Py4JJavaError:在Jupyter笔记本中使用Pyspark尝试使用“spark”运行示例 .

我正在尝试在Jupyter笔记本中运行PySpark的示例(例如spark / examples / src / main / python / ml / fpgrowth_example.py) . 但是,我在尝试做任何时候都会遇到异常"spark.(some function)"在这个例子的情况下,它是spark.createDataFrame,但我也尝试过spark.read,它导致了同样的异常 . 我也尝试创建自己的sparkSession,并在启动时使用已经在Jupyter笔记本中的那个,并且都没有正常工作 . 我能找到的主要重复是AnalysisException: 'java.lang.RuntimeException: java.lang.RuntimeException: Unable to instantiate org.apache.hadoop.hive.ql.metadata.SessionHiveMetaStoreClient;'

码:

# $example on$
from pyspark.ml.fpm import FPGrowth 
# $example off$
from pyspark.sql import SparkSession

if __name__ == "__main__":
    spark = SparkSession\
    .builder\
    .appName("FPGrowthExample")\
    .getOrCreate()

# $example on$
df = spark.createDataFrame([
    (0, [1, 2, 5]),
    (1, [1, 2, 3, 5]),
    (2, [1, 2])
], ["id", "items"])

例外:

AnalysisException Traceback(最近一次调用最后一次)
<module>()中的<ipython-input-2-512249e97d93>
3(1,[1,2,3,5]),
4(2,[1,2])
----> 5],[“id”,“items”])

createDataFrame中的D:\ spark \ spark-2.3.1-bin-hadoop2.7 \ python \ pyspark \ sql \ session.py(self,data,schema,samplingRatio,verifySchema)
691 rdd,schema = self._createFromLocal(map(prepare,data),schema)
692 jrdd = self._jvm.SerDeUtil.toJavaArray(rdd._to_java_object_rdd())

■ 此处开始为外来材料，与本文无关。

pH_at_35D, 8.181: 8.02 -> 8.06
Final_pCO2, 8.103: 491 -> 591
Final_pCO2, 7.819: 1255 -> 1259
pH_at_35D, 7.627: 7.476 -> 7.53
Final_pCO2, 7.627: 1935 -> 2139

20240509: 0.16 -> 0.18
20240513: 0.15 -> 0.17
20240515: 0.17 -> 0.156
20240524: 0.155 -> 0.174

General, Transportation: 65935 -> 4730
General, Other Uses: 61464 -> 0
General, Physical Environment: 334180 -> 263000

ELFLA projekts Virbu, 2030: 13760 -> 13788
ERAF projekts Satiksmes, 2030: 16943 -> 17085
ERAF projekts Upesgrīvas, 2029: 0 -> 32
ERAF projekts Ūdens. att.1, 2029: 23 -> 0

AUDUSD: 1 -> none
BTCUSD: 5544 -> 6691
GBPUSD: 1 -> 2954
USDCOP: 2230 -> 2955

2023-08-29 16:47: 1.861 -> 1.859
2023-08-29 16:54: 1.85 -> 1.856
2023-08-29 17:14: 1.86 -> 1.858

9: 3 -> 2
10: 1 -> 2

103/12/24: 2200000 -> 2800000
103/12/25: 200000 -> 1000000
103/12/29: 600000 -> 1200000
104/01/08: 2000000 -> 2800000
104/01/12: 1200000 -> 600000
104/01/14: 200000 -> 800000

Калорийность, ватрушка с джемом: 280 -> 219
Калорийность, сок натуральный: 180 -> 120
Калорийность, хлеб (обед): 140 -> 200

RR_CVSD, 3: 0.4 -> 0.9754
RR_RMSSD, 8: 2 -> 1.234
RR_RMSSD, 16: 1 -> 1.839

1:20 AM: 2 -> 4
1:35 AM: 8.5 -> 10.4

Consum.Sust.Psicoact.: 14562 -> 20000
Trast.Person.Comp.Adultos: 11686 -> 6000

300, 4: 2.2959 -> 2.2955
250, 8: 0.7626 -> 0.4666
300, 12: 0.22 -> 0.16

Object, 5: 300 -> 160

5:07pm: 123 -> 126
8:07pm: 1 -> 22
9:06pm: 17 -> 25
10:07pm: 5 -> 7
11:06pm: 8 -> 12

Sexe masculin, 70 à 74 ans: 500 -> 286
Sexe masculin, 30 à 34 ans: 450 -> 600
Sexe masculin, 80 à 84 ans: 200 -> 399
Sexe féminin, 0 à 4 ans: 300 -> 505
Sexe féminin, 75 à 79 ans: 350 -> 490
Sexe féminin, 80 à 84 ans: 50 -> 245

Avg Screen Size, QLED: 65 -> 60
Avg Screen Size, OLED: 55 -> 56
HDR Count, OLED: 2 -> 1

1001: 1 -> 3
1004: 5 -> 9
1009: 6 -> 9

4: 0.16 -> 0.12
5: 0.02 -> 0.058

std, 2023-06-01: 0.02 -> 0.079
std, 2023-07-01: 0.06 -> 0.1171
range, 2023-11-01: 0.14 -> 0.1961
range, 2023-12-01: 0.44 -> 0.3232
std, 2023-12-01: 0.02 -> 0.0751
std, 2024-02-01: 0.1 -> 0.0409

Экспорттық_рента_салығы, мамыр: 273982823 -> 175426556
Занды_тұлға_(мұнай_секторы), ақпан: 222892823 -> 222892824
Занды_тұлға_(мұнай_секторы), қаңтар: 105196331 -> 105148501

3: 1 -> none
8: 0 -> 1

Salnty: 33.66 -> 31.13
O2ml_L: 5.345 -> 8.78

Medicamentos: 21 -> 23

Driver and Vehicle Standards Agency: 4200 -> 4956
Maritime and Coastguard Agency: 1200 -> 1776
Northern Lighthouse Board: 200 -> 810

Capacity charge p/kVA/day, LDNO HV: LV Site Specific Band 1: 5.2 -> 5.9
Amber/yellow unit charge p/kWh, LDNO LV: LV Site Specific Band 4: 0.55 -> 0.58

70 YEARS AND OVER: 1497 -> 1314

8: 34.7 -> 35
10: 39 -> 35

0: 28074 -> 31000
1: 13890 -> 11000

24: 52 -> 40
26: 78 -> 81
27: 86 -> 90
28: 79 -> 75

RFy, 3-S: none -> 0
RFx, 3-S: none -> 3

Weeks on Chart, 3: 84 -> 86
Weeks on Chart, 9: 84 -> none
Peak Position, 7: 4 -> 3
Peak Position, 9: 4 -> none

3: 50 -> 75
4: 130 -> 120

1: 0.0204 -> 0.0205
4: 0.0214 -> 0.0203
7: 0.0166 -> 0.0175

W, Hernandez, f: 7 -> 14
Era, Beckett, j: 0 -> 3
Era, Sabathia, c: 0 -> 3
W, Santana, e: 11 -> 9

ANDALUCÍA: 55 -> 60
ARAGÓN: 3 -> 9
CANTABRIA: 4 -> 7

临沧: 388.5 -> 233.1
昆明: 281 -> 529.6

  • 693 jdf = self._jsparkSession.applySchemaToPythonRDD(jrdd.rdd(),schema.json())
    694 df = DataFrame(jdf,self._wrapped)
    695 df._schema = schema

在__call __中的D:\ spark \ spark-2.3.1-bin-hadoop2.7 \ python \ lib \ py4j-0.10.7-src.zip \ py4j \ java_gateway.py(self,* args)
1255回答= self.gateway_client.send_command(命令)
1256 return_value = get_return_value(

  • 1257回答,self.gateway_client,self.target_id,self.name)
    1258
    1259对于temp_args中的temp_arg:

装饰中的D:\ spark \ spark-2.3.1-bin-hadoop2.7 \ python \ pyspark \ sql \ utils.py(* a,** kw)
67 e.java_exception.getStackTrace()))
68如果s.startswith('org.apache.spark.sql.AnalysisException:'):
---> 69引发AnalysisException(s.split(':',1)[1],stackTrace)
70如果s.startswith('org.apache.spark.sql.catalyst.analysis'):
71引发AnalysisException(s.split(':',1)[1],stackTrace)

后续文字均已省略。